• [DOCUMENT SECTION]
────────────────────────────────────────
Safety intelligence
By Jacob Stoller
Health & Safety Leadership SoftwareData can be a powerful enabler for making construction sites safer. The key is identifying and eliminating anomalies that cause accidents.
Past results, formal financial statements tell us, are no guarantee of future performance. This same caution could be aptly applied to safety. Compliance reports and other documents that analyze the past rarely give definitive information about what must be done to ensure that every worker goes home uninjured at the end of the day, today.
“We had a lot of safety processes in place, and that’s a great thing,” says Anis Khoury, manager of sales engineering at Procore, recalling his days as a project manager. “The challenge we ran into is that it was very hard to identify what specific behaviours were leading to risk. We had safety issues, but we didn’t always know the root causes were.”
Often, the workload mandated by compliance reporting leaves little time for analysis. “I had a safety coordinator in a project that spent his entire time collecting paperwork, making sure all the correct paperwork was collected and organized in a certain way.”
If only there was a way to help reduce the time-consuming aspects of manual processes so that work time could be used for more insightful tasks: enter the mobile app.
AN ASSIST FROM TECHNOLOGY
“There are a lot of tools out there for actively managing your health and safety programs,” says Steve Chaplin, vice-president of Health, Safety, and Environment at Toronto-based EllisDon. “Excel spreadsheets had their place, but now you really need to look at health and safety software to help with the management of the business from safety statistics to inspections.”
────────────────────────────────────────
• [TASKS]
• a. Write out the construction safety article word for word, everything from "Safety intelligence" down to "the day, today.".
• b. Continue the article on construction site safety data from its last sentence.
The material that comes next has no connection to the article on construction safety data.

• [DATA EXTRACTS]
────────────────────────────────────────
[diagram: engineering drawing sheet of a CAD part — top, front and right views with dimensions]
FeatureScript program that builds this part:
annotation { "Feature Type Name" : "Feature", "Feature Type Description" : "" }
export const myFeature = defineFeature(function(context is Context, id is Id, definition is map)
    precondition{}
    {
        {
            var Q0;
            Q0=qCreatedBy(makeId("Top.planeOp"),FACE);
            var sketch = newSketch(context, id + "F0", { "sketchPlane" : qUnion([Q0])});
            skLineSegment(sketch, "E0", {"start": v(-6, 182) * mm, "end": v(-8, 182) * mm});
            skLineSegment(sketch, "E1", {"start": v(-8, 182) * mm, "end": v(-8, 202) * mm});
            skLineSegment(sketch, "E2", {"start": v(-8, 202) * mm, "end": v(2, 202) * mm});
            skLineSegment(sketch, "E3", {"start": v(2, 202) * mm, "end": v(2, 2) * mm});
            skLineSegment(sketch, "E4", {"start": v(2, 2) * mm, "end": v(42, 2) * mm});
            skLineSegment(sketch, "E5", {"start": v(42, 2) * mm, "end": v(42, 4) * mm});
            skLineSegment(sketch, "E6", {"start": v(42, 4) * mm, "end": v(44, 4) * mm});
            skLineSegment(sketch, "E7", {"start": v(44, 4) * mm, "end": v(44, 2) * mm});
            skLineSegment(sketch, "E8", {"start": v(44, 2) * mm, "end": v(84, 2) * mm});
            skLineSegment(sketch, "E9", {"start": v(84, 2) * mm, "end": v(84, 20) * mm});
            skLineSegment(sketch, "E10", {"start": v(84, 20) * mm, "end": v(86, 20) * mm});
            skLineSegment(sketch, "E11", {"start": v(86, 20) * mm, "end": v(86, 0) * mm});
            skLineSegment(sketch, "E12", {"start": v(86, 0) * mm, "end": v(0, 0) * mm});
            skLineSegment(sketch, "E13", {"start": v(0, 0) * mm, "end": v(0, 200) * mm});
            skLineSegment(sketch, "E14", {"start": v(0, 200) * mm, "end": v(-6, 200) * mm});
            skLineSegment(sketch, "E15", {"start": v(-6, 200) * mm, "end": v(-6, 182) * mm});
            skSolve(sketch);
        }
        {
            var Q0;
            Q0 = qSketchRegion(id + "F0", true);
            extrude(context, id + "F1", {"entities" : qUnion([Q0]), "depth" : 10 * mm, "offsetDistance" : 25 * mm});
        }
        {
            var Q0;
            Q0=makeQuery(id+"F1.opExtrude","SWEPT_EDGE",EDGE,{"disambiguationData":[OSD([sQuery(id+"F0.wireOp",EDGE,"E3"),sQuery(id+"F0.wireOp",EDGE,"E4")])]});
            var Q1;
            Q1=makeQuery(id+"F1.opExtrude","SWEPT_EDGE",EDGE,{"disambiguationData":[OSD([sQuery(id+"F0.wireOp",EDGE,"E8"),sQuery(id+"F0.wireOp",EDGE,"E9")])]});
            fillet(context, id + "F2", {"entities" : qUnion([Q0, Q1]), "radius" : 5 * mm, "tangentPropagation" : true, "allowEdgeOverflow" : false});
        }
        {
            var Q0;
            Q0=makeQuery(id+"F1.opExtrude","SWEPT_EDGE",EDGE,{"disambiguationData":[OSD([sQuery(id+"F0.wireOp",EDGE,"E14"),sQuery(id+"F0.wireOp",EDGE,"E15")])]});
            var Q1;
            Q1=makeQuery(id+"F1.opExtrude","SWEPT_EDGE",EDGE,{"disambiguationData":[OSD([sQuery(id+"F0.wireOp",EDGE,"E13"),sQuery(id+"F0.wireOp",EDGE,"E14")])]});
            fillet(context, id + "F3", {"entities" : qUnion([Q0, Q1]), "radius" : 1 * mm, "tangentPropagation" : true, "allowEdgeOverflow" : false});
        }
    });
────────────────────────────────────────
• [RESPONSE LIST]
• a.
Safety intelligence
By Jacob Stoller
Health & Safety Leadership SoftwareData can be a powerful enabler for making construction sites safer. The key is identifying and eliminating anomalies that cause accidents.
Past results, formal financial statements tell us, are no guarantee of future performance. This same caution could be aptly applied to safety. Compliance reports and other documents that analyze the past rarely give definitive information about what must be done to ensure that every worker goes home uninjured at the end of the day, today.

• b.
Safety apps make it easier for safety personnel to turn their attention to forward-looking indicators, such as near misses.
“In our opinion, near misses should be tracked as incidents. This provides an opportunity to create a conversation among stakeholders about the incident and suggest corrective action before an accident occurs,” says Khoury.
ARMING UP THE APPS
A comprehensive picture of potential threats requires input from diverse sources, such as drone surveys, scheduling apps, equipment logs, site photos, BIM models and recorded conversations.
While integrating data from such diverse sources is a sizeable undertaking, the effort provides the basis for improving other aspects of the business, such as quality and environmental performance. The benefits of the investment can be widespread.
“With quality, safety and environment, the framework is roughly all the same,” says Chaplin. “It’s all based on ‘plan-do-check-act.’ It’s basically investing the time and attention to it, putting the controls in place, and then your performance generally improves.”
There are overlaps as well. Khoury notes, for example, that applying quality control to scaffolding is also a safety measure. “Safety and quality are different things, but they are also tied together in many ways.”
Including all stakeholders is another result of the expanding scope.
“We’re getting to the point where we’re not just measuring safety performance as the GC,” says Chaplin. “We’re measuring safety performance based on the GC plus all the subcontractors. The performance on-site is measured as a whole.”
PEOPLE AND PROCESSES
While data can be a powerful tool for making job sites safer, reducing the number of incidents is ultimately about correcting the behaviour that leads to accidents.
“One thing I tell people is to not get too caught up with focusing on a number,” says Chaplin. “Instead of focusing on the incident rate target, focus on the activities that drive change, and then the numbers will drop.”
“Analytics can tell you a great story, but it’s what you do with analytics that matters,” says Jim Barry, vice-president of Health, Safety, and Environment at Edmonton-based PCL Construction.
Consistent engagement and buy-in on the job site are essential.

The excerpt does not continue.